Viele Weihnachtstraditionen in der DDR haben sich über die Jahre und Jahrzehnte erhalten, spielen noch heute in vielen Familien eine wichtige Rolle. Doch es gibt auch Dinge, die spurlos verschwunden scheinen – und erst, wenn man plötzlich ein Bild davon sieht, fällt einem auf, dass man sie schon lange nicht mehr gesehen hat. Ein verschwundenes Relikt aus der DDR haben wir heute für Sie: Erinnern Sie sich noch an Lauschaer Fadenkugeln? Der Name des besonderen Christbaumschmucks wird Ihnen wahrscheinlich nichts sagen – doch Sie werden ihn erkennen, versprochen!
Baumschmuck der DDR: Kennen Sie Fadenkugeln aus Lauscha?
Die Stadt Lauscha in Thüringen ist seit jeher bekannt für ihre besondere Glaskunst – Christbaumschmuck aus den Glasbläsereien schmückte unzählige Weihnachtsbäume in der DDR, wird noch heute verkauft und zum Dekorieren genutzt. Zu DDR-Zeiten war der Glasschmuck vor allem bei der Regierung beliebt – denn der Verkauf der Produkte aus dem VEB Glasschmuck brachte dem Staat Devisen. Man entwickelte sogar eine Anlage, mit der Glaskugeln ohne Naht hergestellt werden konnten – verziert und verpackt wurden die Produkte aber weiter per Hand.
Allerdings kommt aus Lauscha auch ein Weihnachtsschmuck, der so gar nichts mit den eigentlichen Schmuck-Kugeln aus Glas zu tun haben will: Lauschaer Fadenkugeln. Die Christbaumkugeln sehen besonders pfiffig aus, bestehen aber nicht aus Glas – sondern aus Folien-Fäden, die zwischen einem Ober- und einem Unterteil eine markante, bauchige Form bilden. Meist enthielt ein Set mehrere der Fadenkugeln in verschiedenen Farben – so strahlte der Weihnachtsbaum in allen Farben des Regenbogens.

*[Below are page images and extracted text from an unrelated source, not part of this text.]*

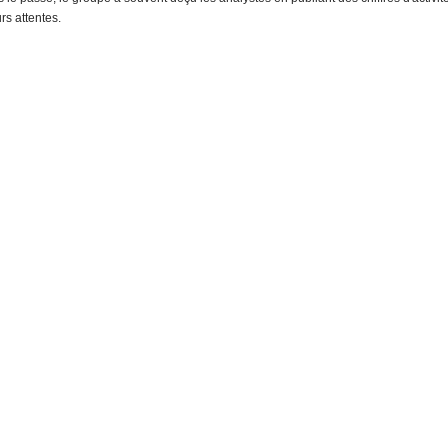
urs attentes.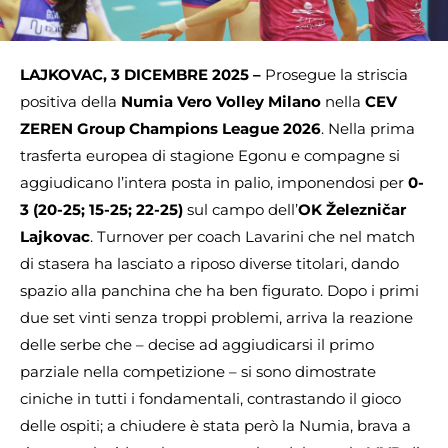
LAJKOVAC, 3 DICEMBRE 2025 –
Prosegue la striscia
positiva della
Numia Vero Volley Milano
nella
CEV
ZEREN Group Champions League 2026
. Nella prima
trasferta europea di stagione Egonu e compagne si
aggiudicano l’intera posta in palio, imponendosi per
0-
3 (20-25; 15-25; 22-25)
sul campo dell’
OK Železničar
Lajkovac
. Turnover per coach Lavarini che nel match
di stasera ha lasciato a riposo diverse titolari, dando
spazio alla panchina che ha ben figurato. Dopo i primi
due set vinti senza troppi problemi, arriva la reazione
delle serbe che – decise ad aggiudicarsi il primo
parziale nella competizione – si sono dimostrate
ciniche in tutti i fondamentali, contrastando il gioco
delle ospiti; a chiudere è stata però la Numia, brava a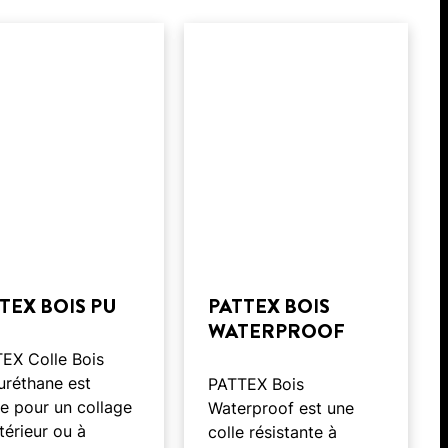
TEX BOIS PU
PATTEX BOIS
WATERPROOF
EX Colle Bois
uréthane est
PATTEX Bois
le pour un collage
Waterproof est une
ntérieur ou à
colle résistante à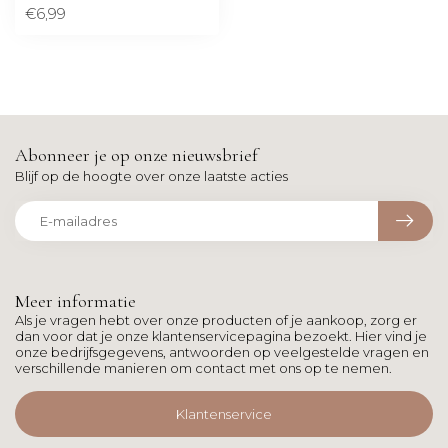
€6,99
Abonneer je op onze nieuwsbrief
Blijf op de hoogte over onze laatste acties
Meer informatie
Als je vragen hebt over onze producten of je aankoop, zorg er
dan voor dat je onze klantenservicepagina bezoekt. Hier vind je
onze bedrijfsgegevens, antwoorden op veelgestelde vragen en
verschillende manieren om contact met ons op te nemen.
Klantenservice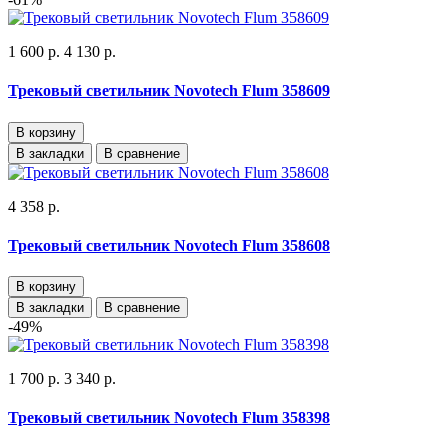
1 600 р.
4 130 р.
Трековый светильник Novotech Flum 358609
В корзину
В закладки
В сравнение
4 358 р.
Трековый светильник Novotech Flum 358608
В корзину
В закладки
В сравнение
-49%
1 700 р.
3 340 р.
Трековый светильник Novotech Flum 358398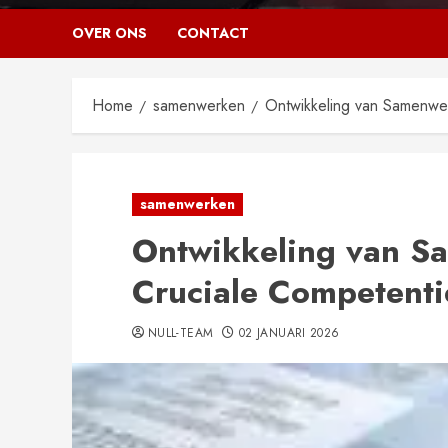
OVER ONS
CONTACT
Home
samenwerken
Ontwikkeling van Samenwer
samenwerken
Ontwikkeling van S
Cruciale Competenti
NULL-TEAM
02 JANUARI 2026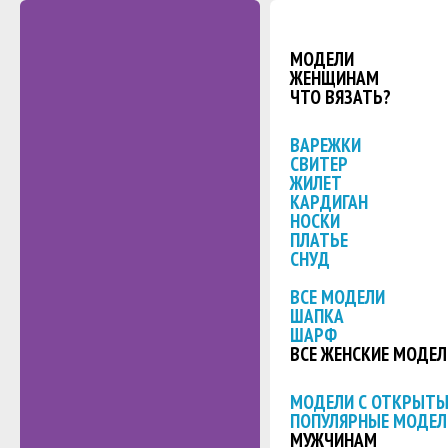
МОДЕЛИ
ЖЕНЩИНАМ
ЧТО ВЯЗАТЬ?
ВАРЕЖКИ
СВИТЕР
ЖИЛЕТ
КАРДИГАН
НОСКИ
ПЛАТЬЕ
СНУД
ВСЕ МОДЕЛИ
ШАПКА
ШАРФ
ВСЕ ЖЕНСКИЕ МОДЕЛ
МОДЕЛИ С ОТКРЫТ
ПОПУЛЯРНЫЕ МОДЕЛ
МУЖЧИНАМ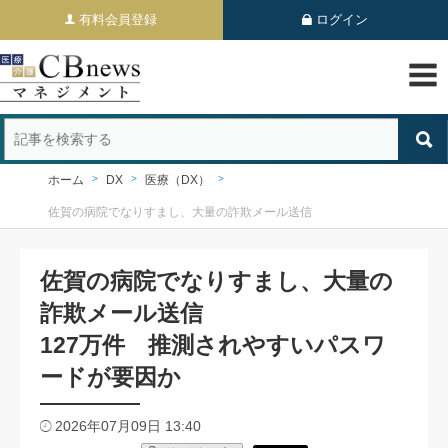
有料会員登録
ログイン
ホーム
DX
医療（DX）
佐賀の病院でなりすまし、大量の詐欺メール送信
佐賀の病院でなりすまし、大量の
詐欺メール送信
127万件 推測されやすいパスワ
ードが要因か
2026年07月09日 13:40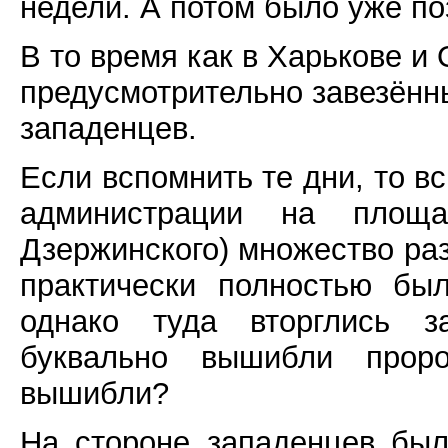
недели. А потом было уже по
В то время как в Харькове и
предусмотрительно завезённ
западенцев.
Если вспомнить те дни, то в
администрации на площ
Дзержинского) множество раз
практически полностью бы
однако туда вторглись з
буквально вышибли проро
вышибли?
На стороне западенцев был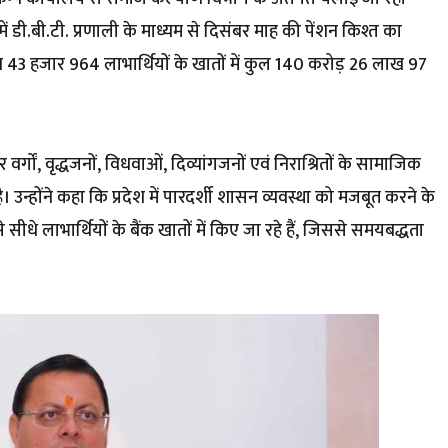
 में डी.बी.टी. प्रणाली के माध्यम से दिसंबर माह की पेंशन किश्त का
 43 हजार 964 लाभार्थियों के खातों में कुल 140 करोड़ 26 लाख 97
र्गों, वृद्धजनों, विधवाओं, दिव्यांगजनों एवं निराश्रितों के सामाजिक
उन्होंने कहा कि प्रदेश में पारदर्शी शासन व्यवस्था को मजबूत करने के
सीधे लाभार्थियों के बैंक खातों में किए जा रहे हैं, जिससे समयबद्धता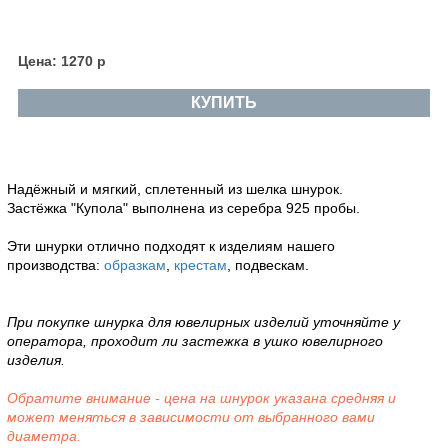
Цена: 1270 р
КУПИТЬ
Надёжный и мягкий, сплетенный из шелка шнурок.
Застёжка "Купола" выполнена из серебра 925 пробы.
Эти шнурки отлично подходят к изделиям нашего
производства:
образкам
,
крестам
, подвескам.
При покупке шнурка для ювелирных изделий уточняйте у
оператора, проходит ли застежка в ушко ювелирного
изделия.
Обратите внимание - цена на шнурок указана средняя и
может меняться в зависимости от выбранного вами
диаметра.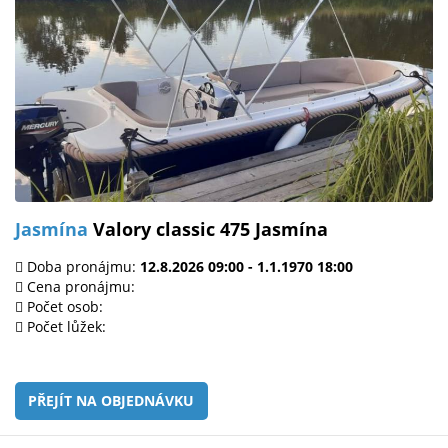
Jasmína
Valory classic 475 Jasmína
Doba pronájmu:
12.8.2026 09:00 - 1.1.1970 18:00
Cena pronájmu:
Počet osob:
Počet lůžek:
PŘEJÍT NA OBJEDNÁVKU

Ein Glasstäbchen hielt die Kugeln in Form. Verpackt waren sie in hübsch dekorierten Schachteln, dabei lag ein Zettel, der den „Baumschmuck aus Plast“ beschrieb. „Ansprechende Form und vornehmer Effekt zeichnen ihn aus. Transportschäden sind so gut wie ausgeschlossen.“ Die DDR-Erfindung sah also nicht nur hübsch aus, sondern hatte auch praktische Vorteile. „Jedes einzelne Stück ist in den Bodeneinsatz des Kartons leicht eingeklemmt.“ Es empfehle sich, den Schmuck nach dem Gebrauch wieder in den Bodeneinsatz des Kartons zu stecken.
Fadenkugeln verschwunden: Was wurde aus der DDR-Deko?
Nur: Wohin sind die Kugeln verschwunden? KURIER suchte danach, konnte sie aber in keinem Shop der Lauschaer Glasbläser entdecken. Ein Weihnachts-Relikt aus der DDR, das es heute nicht mehr gibt? Tatsächlich. Selbst im Glasmuseum Lauscha, das sich mit der Geschichte der Tradition beschäftigt, tappt man im Dunkeln. „Wir kennen diese Kugeln, haben aber dazu leider keine schriftlichen Unterlagen im Archiv“, teilt Anja Fölsche vom Kulturbetrieb Stadt Lauscha mit.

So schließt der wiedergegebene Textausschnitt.